II Irina

A Sao Iovleff


Il avait cinquante-six ans. Heureusement, depuis un peu plus d’un an les crises s’étaient estompées. Le miroir de la chambre  lui renvoya un visage bouffi, aux traits épais. Jean ne s’était jamais trouvé vraiment beau mais, ces derniers temps, il évitait de se regarder dans la glace. Il soupira puis se détourna. L’écrivain consulta sa montre : elle ne devrait plus tarder maintenant. La jeune femme l’avait accosté hier, après le congrès, en précisant qu’elle était journaliste. Elle écrivait dans une revue dont le nom lui était inconnu. Comment s’appelait-elle, déjà ? Irina … Curieux, pensa-t-il, un prénom russe alors qu’elle parle français avec un accent italien ! Cette anomalie ravissait l’écrivain, grand amateur d’exotisme.
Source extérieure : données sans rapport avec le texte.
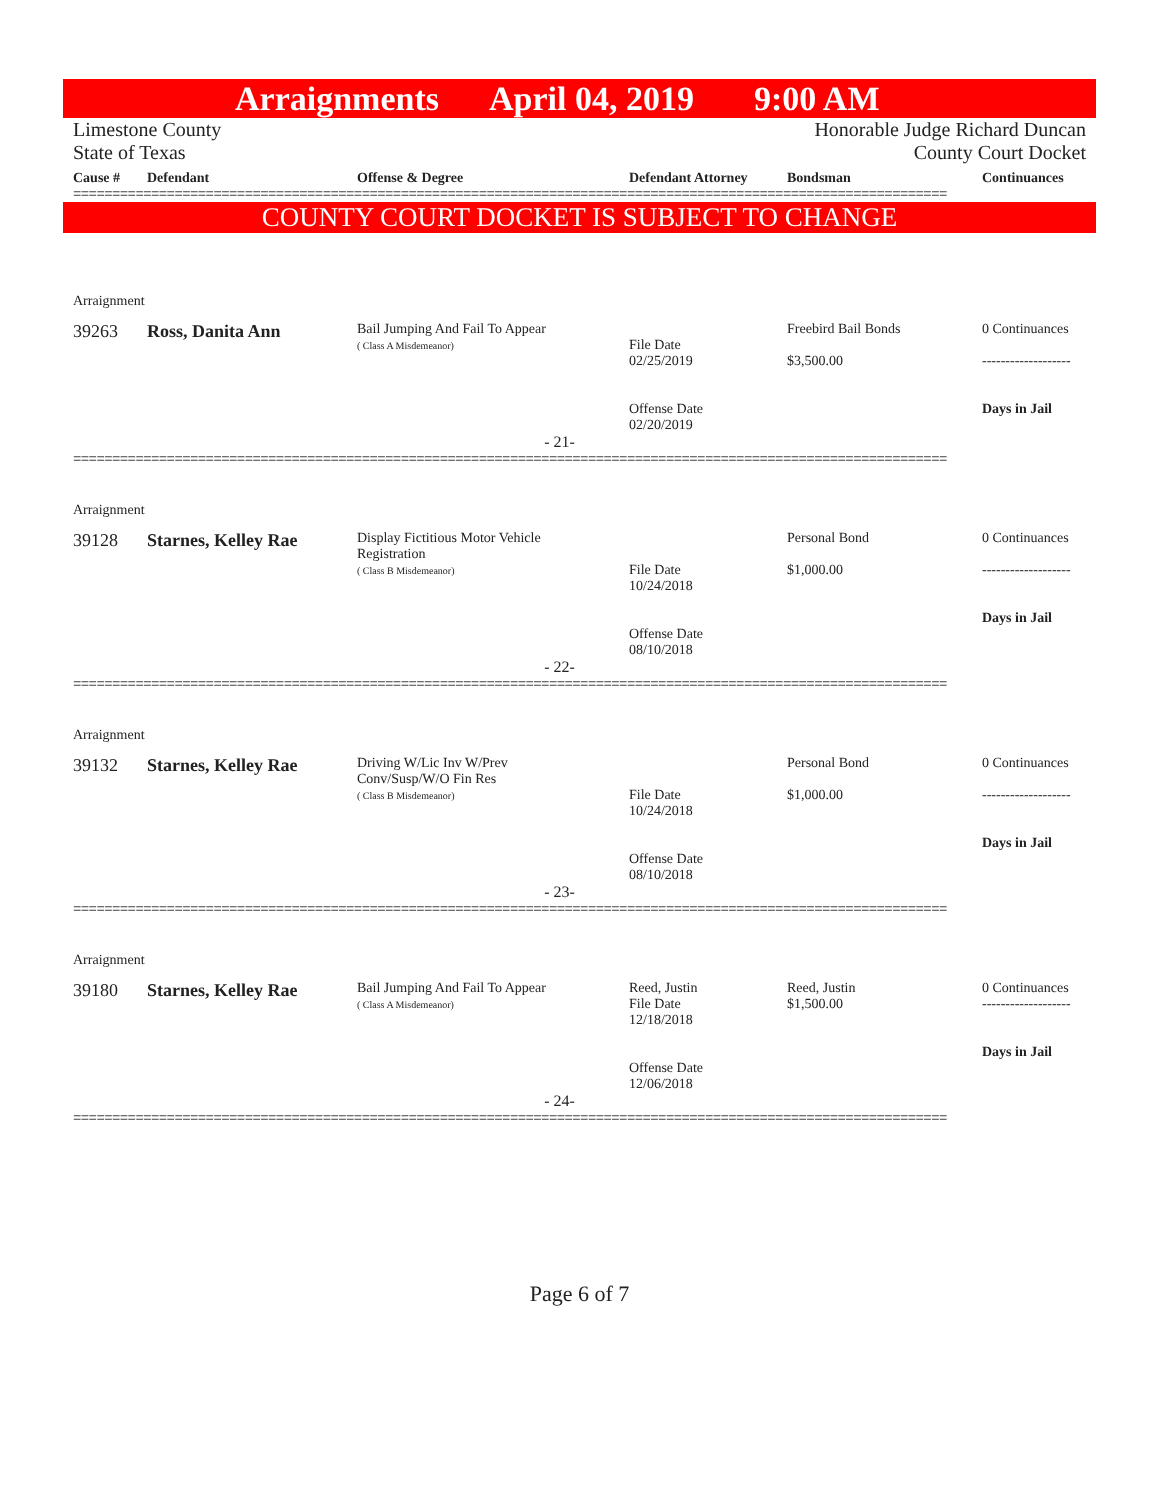Arraignments April 04, 2019 9:00 AM
Limestone County
State of Texas
Honorable Judge Richard Duncan
County Court Docket
Cause #
Defendant
Offense & Degree
Defendant Attorney
Bondsman
Continuances
================================================================================================================
COUNTY COURT DOCKET IS SUBJECT TO CHANGE
Arraignment
39263
Ross, Danita Ann
Bail Jumping And Fail To Appear
( Class A Misdemeanor)
File Date
02/25/2019
Offense Date
02/20/2019
Freebird Bail Bonds
$3,500.00
0 Continuances
-------------------
Days in Jail
- 21-
================================================================================================================
Arraignment
39128
Starnes, Kelley Rae
Display Fictitious Motor Vehicle
Registration
( Class B Misdemeanor)
File Date
10/24/2018
Offense Date
08/10/2018
Personal Bond
$1,000.00
0 Continuances
-------------------
Days in Jail
- 22-
================================================================================================================
Arraignment
39132
Starnes, Kelley Rae
Driving W/Lic Inv W/Prev
Conv/Susp/W/O Fin Res
( Class B Misdemeanor)
File Date
10/24/2018
Offense Date
08/10/2018
Personal Bond
$1,000.00
0 Continuances
-------------------
Days in Jail
- 23-
================================================================================================================
Arraignment
39180
Starnes, Kelley Rae
Bail Jumping And Fail To Appear
( Class A Misdemeanor)
Reed, Justin
File Date
12/18/2018
Offense Date
12/06/2018
Reed, Justin
$1,500.00
0 Continuances
-------------------
Days in Jail
- 24-
================================================================================================================
Page 6 of 7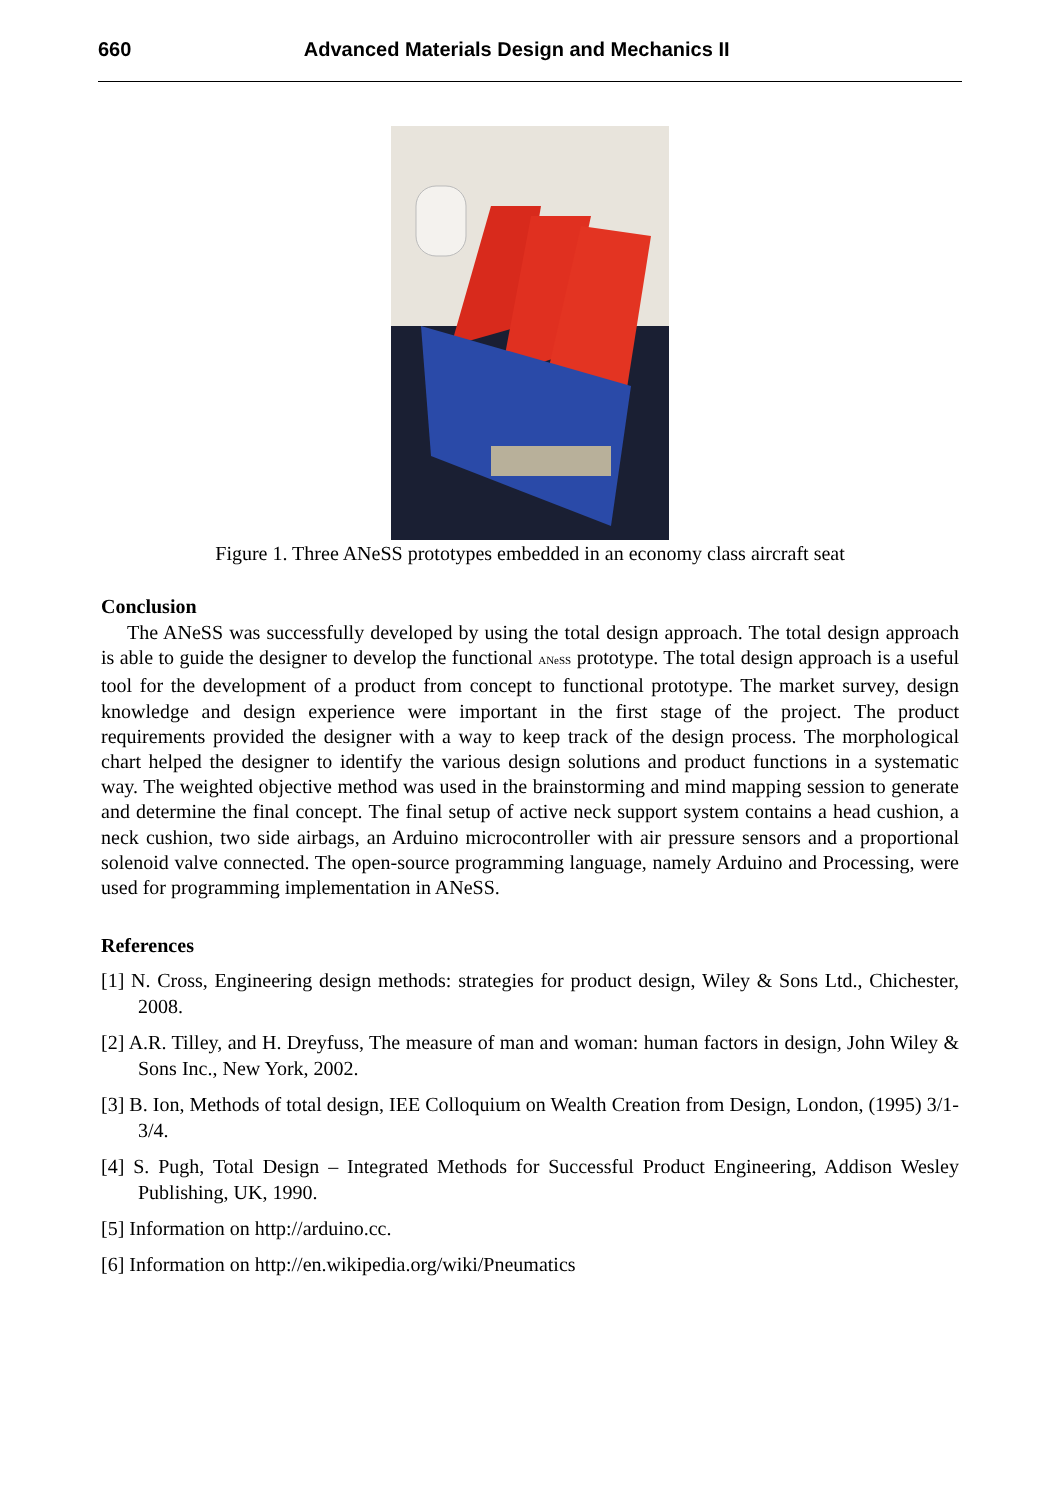660 Advanced Materials Design and Mechanics II
Figure 1. Three ANeSS prototypes embedded in an economy class aircraft seat
Conclusion
The ANeSS was successfully developed by using the total design approach. The total design approach is able to guide the designer to develop the functional ANeSS prototype. The total design approach is a useful tool for the development of a product from concept to functional prototype. The market survey, design knowledge and design experience were important in the first stage of the project. The product requirements provided the designer with a way to keep track of the design process. The morphological chart helped the designer to identify the various design solutions and product functions in a systematic way. The weighted objective method was used in the brainstorming and mind mapping session to generate and determine the final concept. The final setup of active neck support system contains a head cushion, a neck cushion, two side airbags, an Arduino microcontroller with air pressure sensors and a proportional solenoid valve connected. The open-source programming language, namely Arduino and Processing, were used for programming implementation in ANeSS.
References
[1] N. Cross, Engineering design methods: strategies for product design, Wiley & Sons Ltd., Chichester, 2008.
[2] A.R. Tilley, and H. Dreyfuss, The measure of man and woman: human factors in design, John Wiley & Sons Inc., New York, 2002.
[3] B. Ion, Methods of total design, IEE Colloquium on Wealth Creation from Design, London, (1995) 3/1-3/4.
[4] S. Pugh, Total Design – Integrated Methods for Successful Product Engineering, Addison Wesley Publishing, UK, 1990.
[5] Information on http://arduino.cc.
[6] Information on http://en.wikipedia.org/wiki/Pneumatics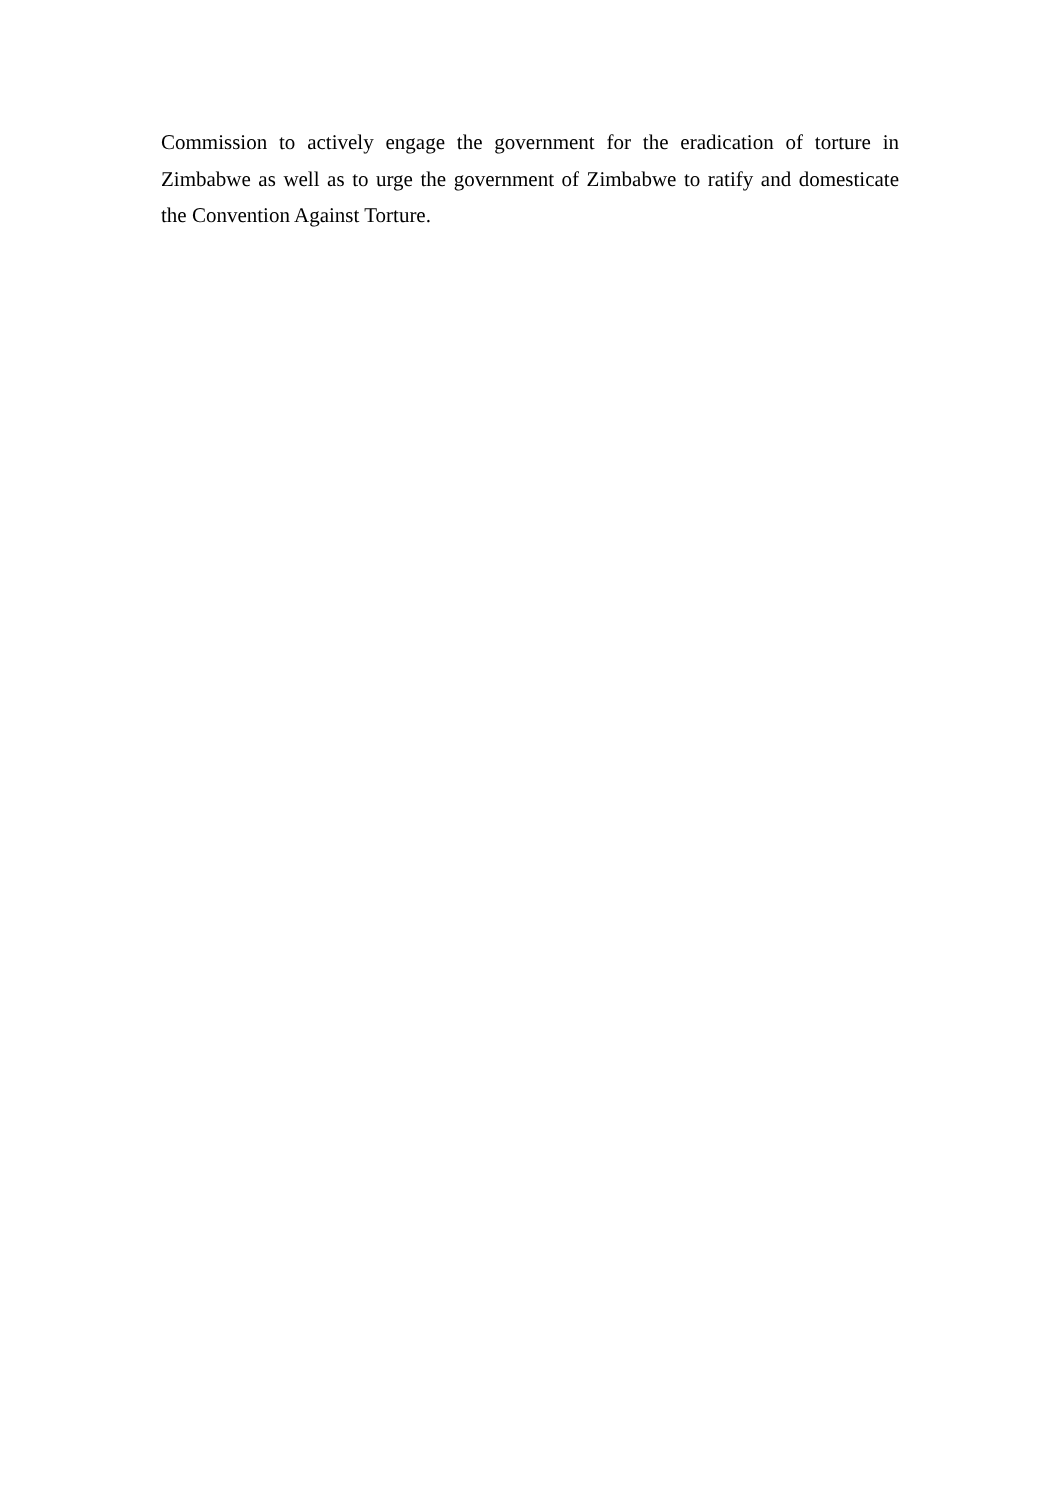Commission to actively engage the government for the eradication of torture in Zimbabwe as well as to urge the government of Zimbabwe to ratify and domesticate the Convention Against Torture.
Irina avait manifesté le désir de poursuivre l’entretien dans un endroit plus intime. « Ma chambre d’hôtel, est-ce bien convenable pour une jeune femme qui pourrait être ma fille ? » avait rétorqué l’écrivain avec fatuité. Aussitôt, il lui avait fait des avances avec un aplomb déconcertant. La belle Irina ne s’était pas dérobée : « Soit. Advienne que pourra » avait-elle répondu, une lueur de défi dans les yeux.